2)     Ultravioletto. Il benzene presenta due assorbimenti, uno primario costituito da una sola banda a circa 200 nm e uno secondario che è rappresentato da una serie di bande tra 230-270 nm.

3)     1H Risonanza magnetica nucleare. I protoni legati a un nucleo aromatico sono più de schermati rispetto a quelli olefinici e risuonano nell’intervallo  2-3 τ.

Reattività degli idrocarburi aromatici

Le reazioni caratteristiche degli idrocarburi aromatici sono:

Sostituzione elettrofila aromatica

 Le reazioni di sostituzione elettrofila aromatica sono alogenazione, nitrazione, solfonazione, alchilazione e acilazione di Friedel Crafts.

Sostituzione nucleofila aromatica

Le reazioni di sostituzione nucleofila  avvengono più frequentemente secondo tre meccanismi:

  • complesso-intermedio che si verifica quando sono presenti gruppi con effetto mesomero negativo come, ad esempio, -NO2, -CHO, -COOH.
  • SN1 che si verifica quando i gruppi da sostituire sono molto labili come, ad esempio nel caso del gruppo diazonio
  • intermedio “arino” (intermedio benzenico con triplo legame)  che si verifica in assenza di attivazione da parte di basi molto forti e procede attraverso un’eliminazione e successivamente un’addizione

Riduzione

L’idrogenazione dell’anello aromatico può essere fatta in modo totale, trasformando il composto aromatico in composto ciclico saturo, o più frequentemente in modo parziale trasformandolo in composto ciclico con una o due insaturazioni. L’idrogenazione catalitica trasforma il benzene in cicloesano solo in presenza di catalizzatore e a temperatura di 200°C.

Ossidazione

Gli idrocarburi aromatici presentano due direzioni di ossidazione, una sull’anello e l’altra sui sostituenti alchilici. Generalmente i gruppi alchilici vengono attaccati preferenzialmente ( CrO3 a caldo, KMnO4 , OsO4). Industrialmente l’ossidazione delle catene laterali viene effettuata con aria in presenza di sali di cobalto quali catalizzatori

Sostituzione

 I reattivi elettrofili che reagiscono con il benzene, agiscono con il naftalene secondo lo stesso meccanismo. Inoltre l’elevata densità elettronica tra gli atomi 1,2 ed equivalenti, conferisce a questo legame un più accentuato carattere di doppio legame. Tali reazioni, pertanto avvengono in condizioni più blande del benzene.
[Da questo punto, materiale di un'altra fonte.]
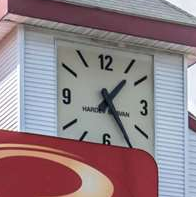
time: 1:24
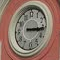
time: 3:15
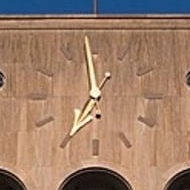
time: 6:58
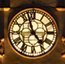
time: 4:57
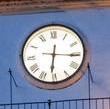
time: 6:15
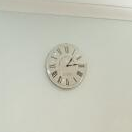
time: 1:13
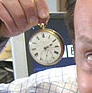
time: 2:15
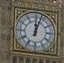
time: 12:03
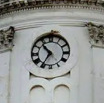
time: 10:35
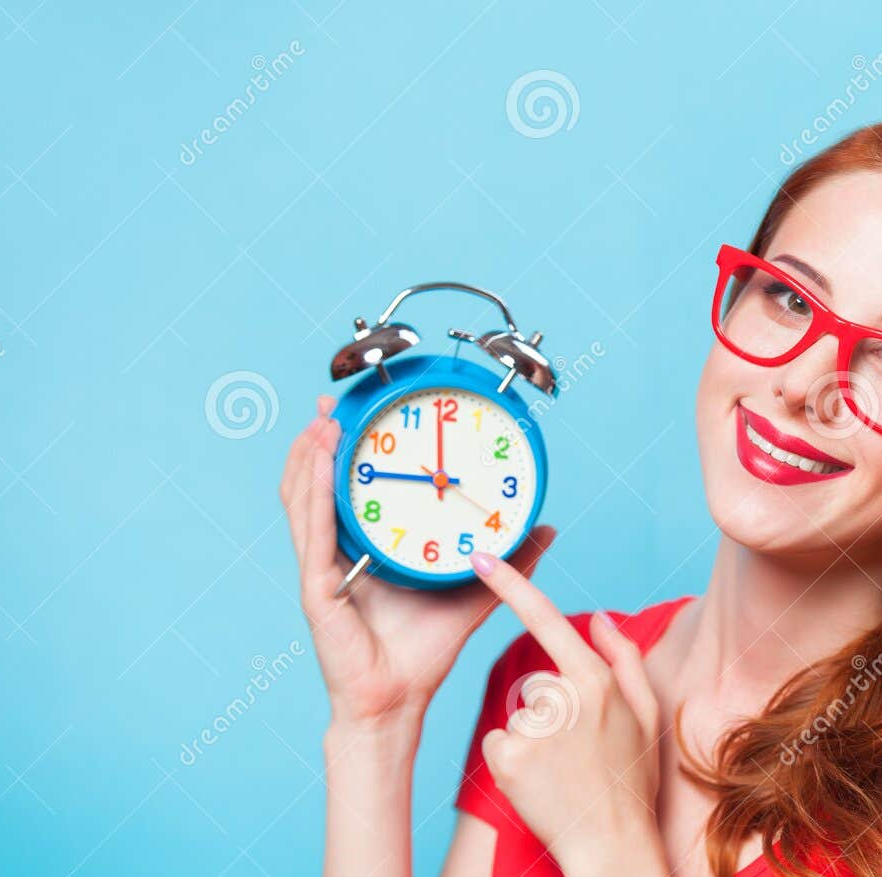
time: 11:45
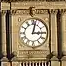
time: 3:02
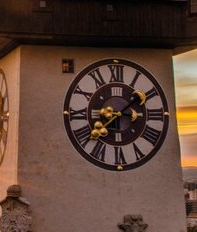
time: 1:37
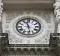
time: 11:28
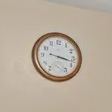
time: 3:17
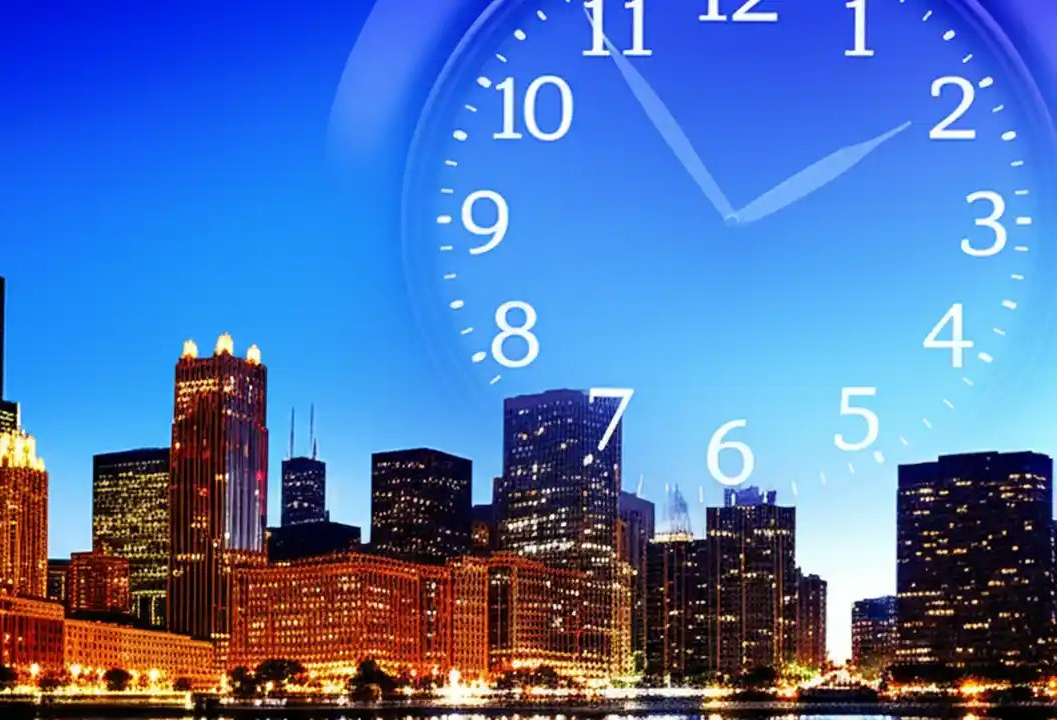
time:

Inoltre l’attacco si può verificare sulle posizioni α e β non equivalenti.

Antracene

Il legame tra gli atomi di carbonio 1 e 2 e tra gli atomi equivalenti ha un carattere di doppio legame più spiccato rispetto ad altri e rispetto al corrispondente legame nel naftalene. Una caratteristica importante è che nell’antracene le posizioni più reattive nelle reazioni di addizione, di sostituzione, di addizione e di ossidazione sono le 9 e 10

Fenantrene

Anche in questo caso l’elevato carattere di doppio legame tra il 9 e 10 rende queste posizioni più reattive nelle reazioni di addizione, di sostituzione, di addizione e di ossidazione. Passando dal benzene al naftalene e, quindi, al fenantrene, la facilità di questi substrati a dare reazioni di somma aumenta con il carattere di doppio legame tra le posizioni più reattive.

Gli idrocarburi aromatici si ottengono soprattutto per distillazione secca (pirolisi) del catrame di carbon fossile ed in particolare il benzene, il toluene, o-, m-, p-, xileni, indene e naftaleni.